Wage differentials have a great economic and social significance, for they are directly related to the allocation of the economic resources of a country, including manpower, growth of the national income, and the pace of economic development.
Social welfare activity depends, in a large measure, on such wage differentials as will:
(a) Cause labour to be allocated among different occupations, industries and geographical areas in the economy in such a manner as to maximise the national product;
(b) Enable full employment of the resources of the economy to be attained; and
(c) Facilitate the most desirable rate of economic progress.
Wage differentials reflect difference in the physical and mental abilities of workers, differences in productivity, in the efficiency of management and in consumer preferences, and act as signposts for labour mobility. By providing an important incentive for labour mobility, they bring about a reallocation of the labour force under changing circumstances.
Under competitive conditions, wages are determined by conditions of demand (which reflect the productivity of workers) and conditions of supply (which reflect the attractiveness of jobs). The level of wages would depend upon the relative scarcity of supply in relation to demand. Scarcity differentials (which may be due to specific skills and mental abilities) produce wage differentials; and as long as the former as inevitable, the latter, too, would be so.

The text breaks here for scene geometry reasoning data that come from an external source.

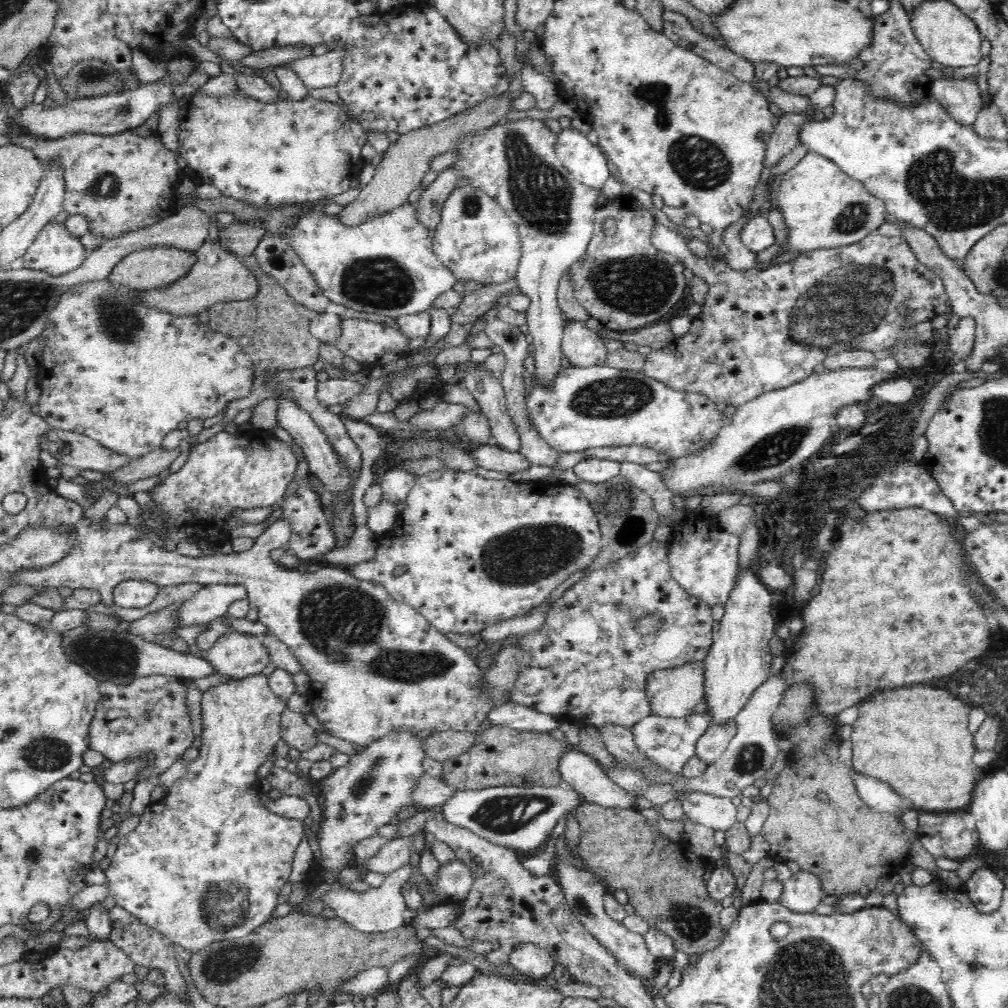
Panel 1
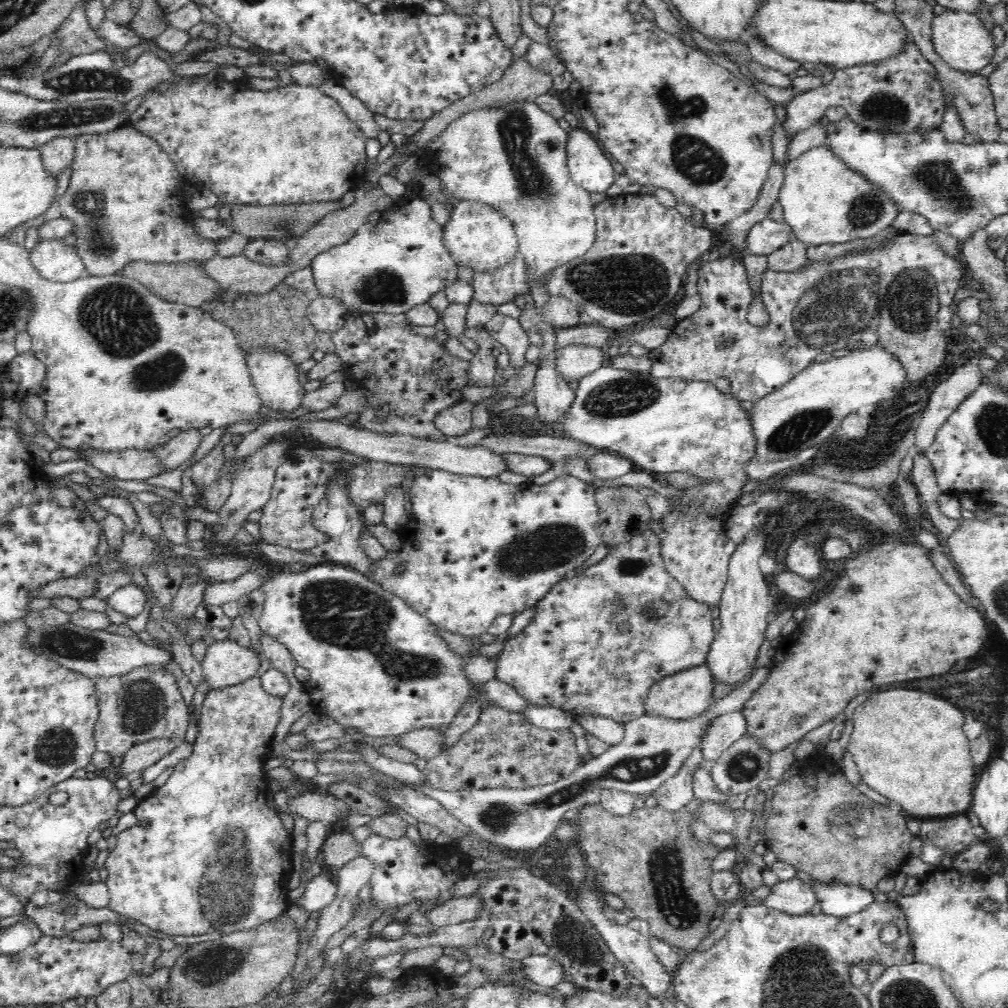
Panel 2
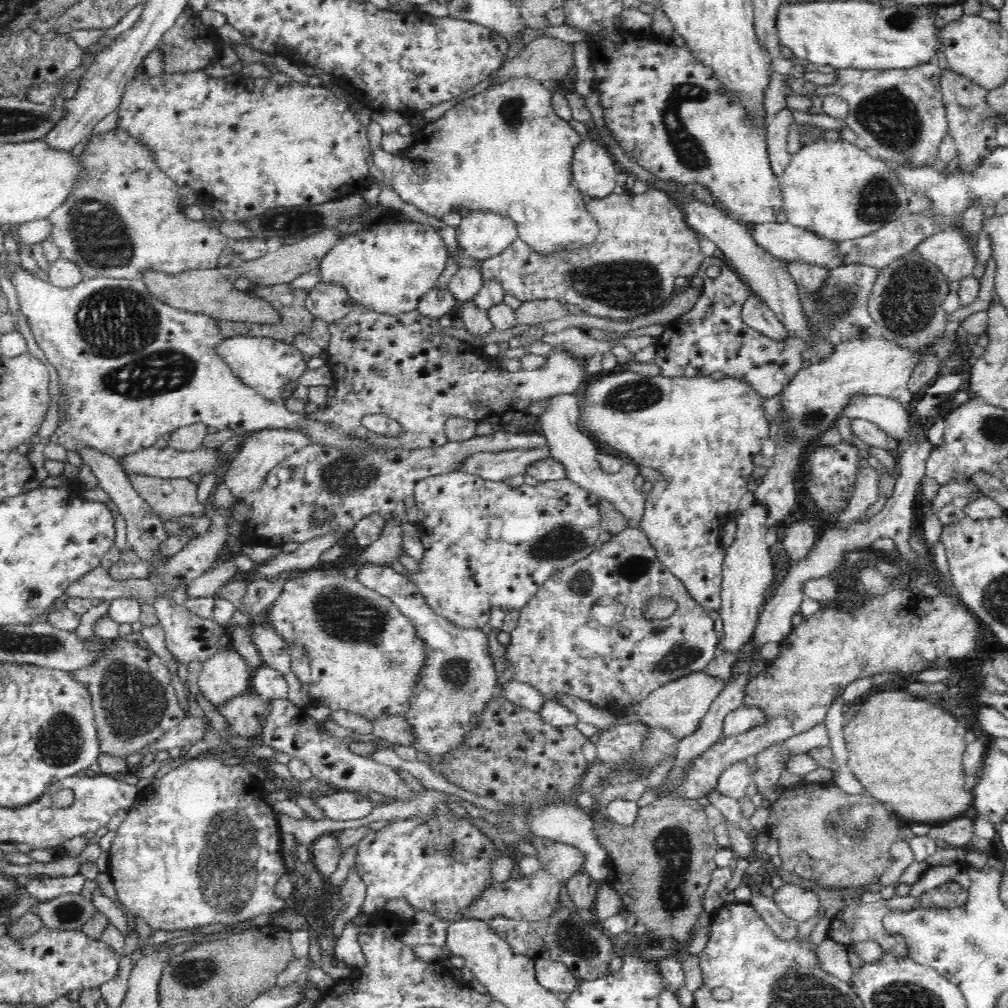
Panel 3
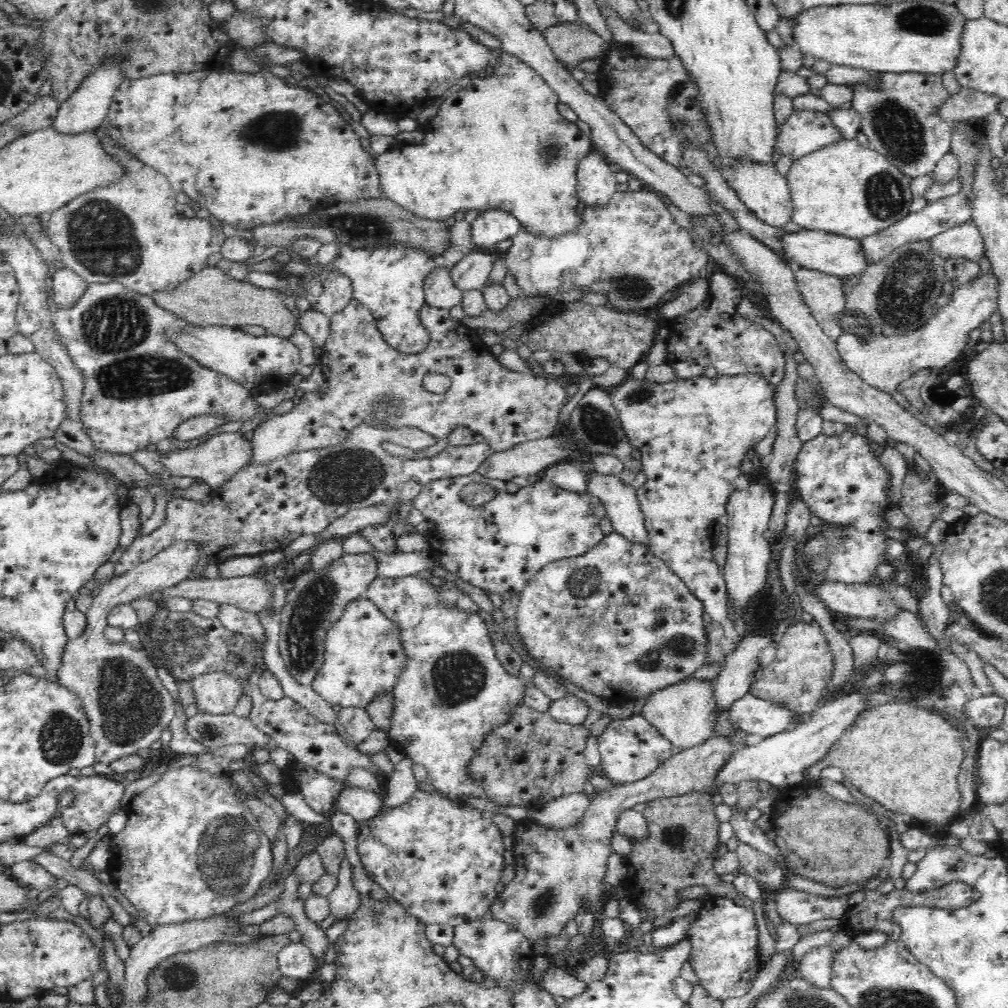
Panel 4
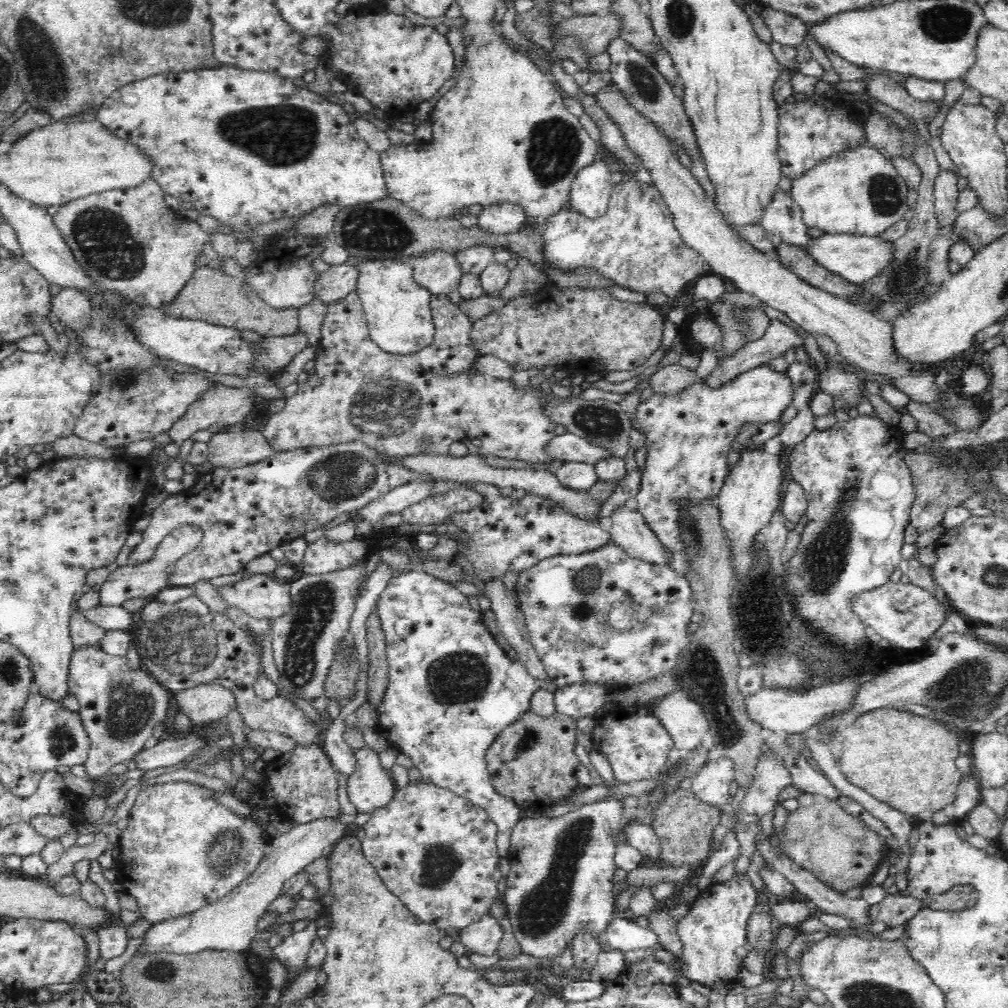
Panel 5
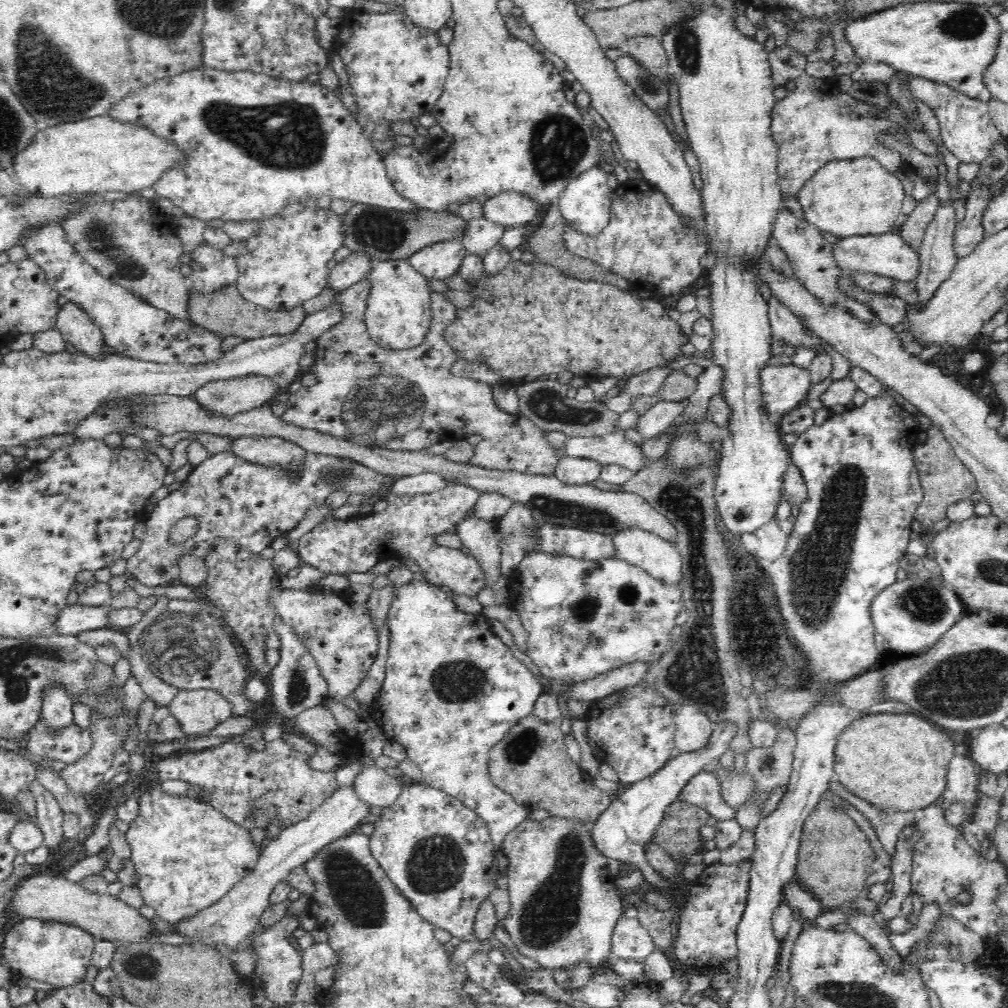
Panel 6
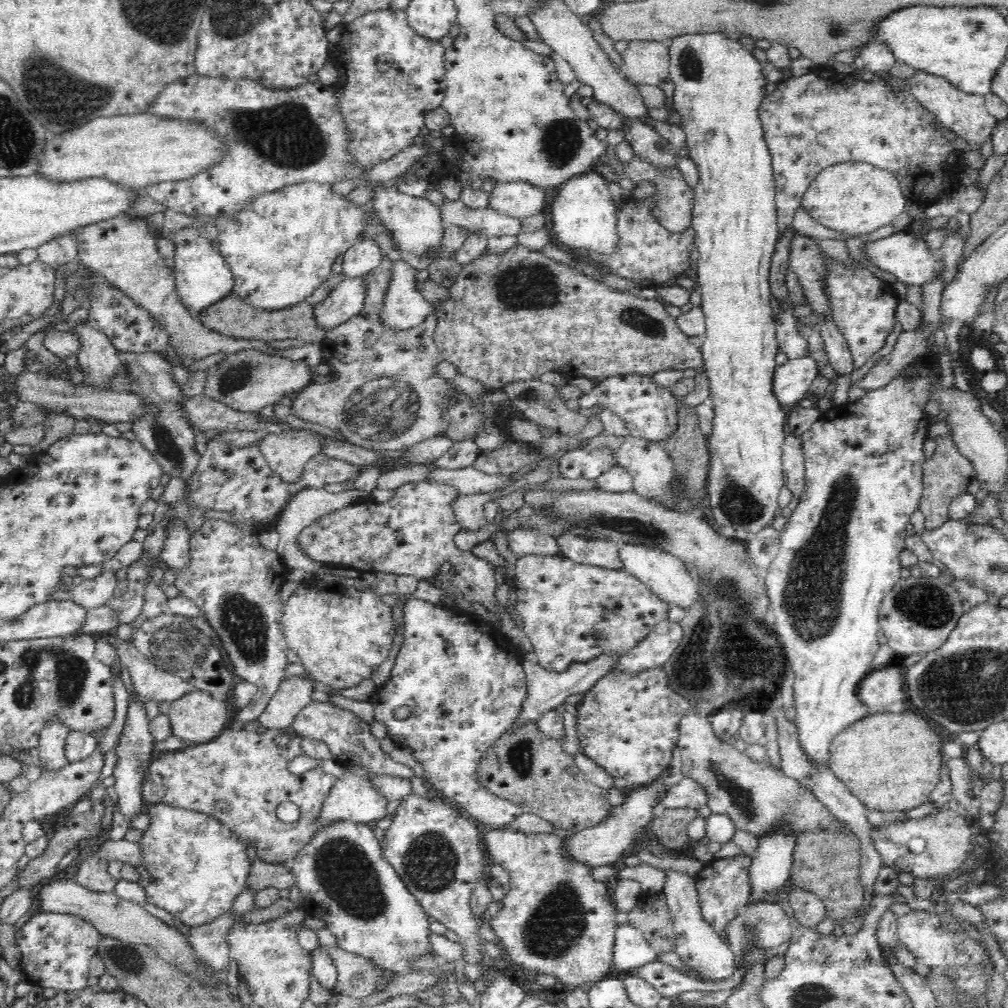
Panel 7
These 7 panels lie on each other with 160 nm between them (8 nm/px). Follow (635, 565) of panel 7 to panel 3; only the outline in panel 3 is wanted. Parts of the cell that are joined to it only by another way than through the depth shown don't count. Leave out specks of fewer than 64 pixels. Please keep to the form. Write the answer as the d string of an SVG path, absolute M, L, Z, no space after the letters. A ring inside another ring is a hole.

In other words, wage differentials reflect the different degrees of scarcity of the different categories of labour; and since different categories cannot be reduced to the same degree of scarcity in the market, wage differentials are inevitable.
Wage differentials arise because of the following factors:
(a) Differences in the efficiency of the labour, which may be due to inborn quality, education, and conditions under which work may be done.
(b) The existence of non-competing groups due to difficulties in the way of the mobility of labour from low paid to high paid employments.
(c) Differences in the agreeableness or social esteem of employment.
(d) Differences in the nature of employment and occupations.
The nature and the extent of wage differentials are conditioned by a set of factors such as the conditions prevailing in the market, the extent of unionisation and the relative bargaining power of the employers and workers, the rate of growth in productivity, the extent of authoritarian regulations and the centralisation of decision-making, customs and traditions, the general economic, industrial and social conditions in a country, and a host of other subjective and objective factors operating at various levels.
The prevailing rates of wages, the capacity of an industry to pay, the needs of an industry in a developing economy, and the requirements of social justice also directly or indirectly affect wage differentials.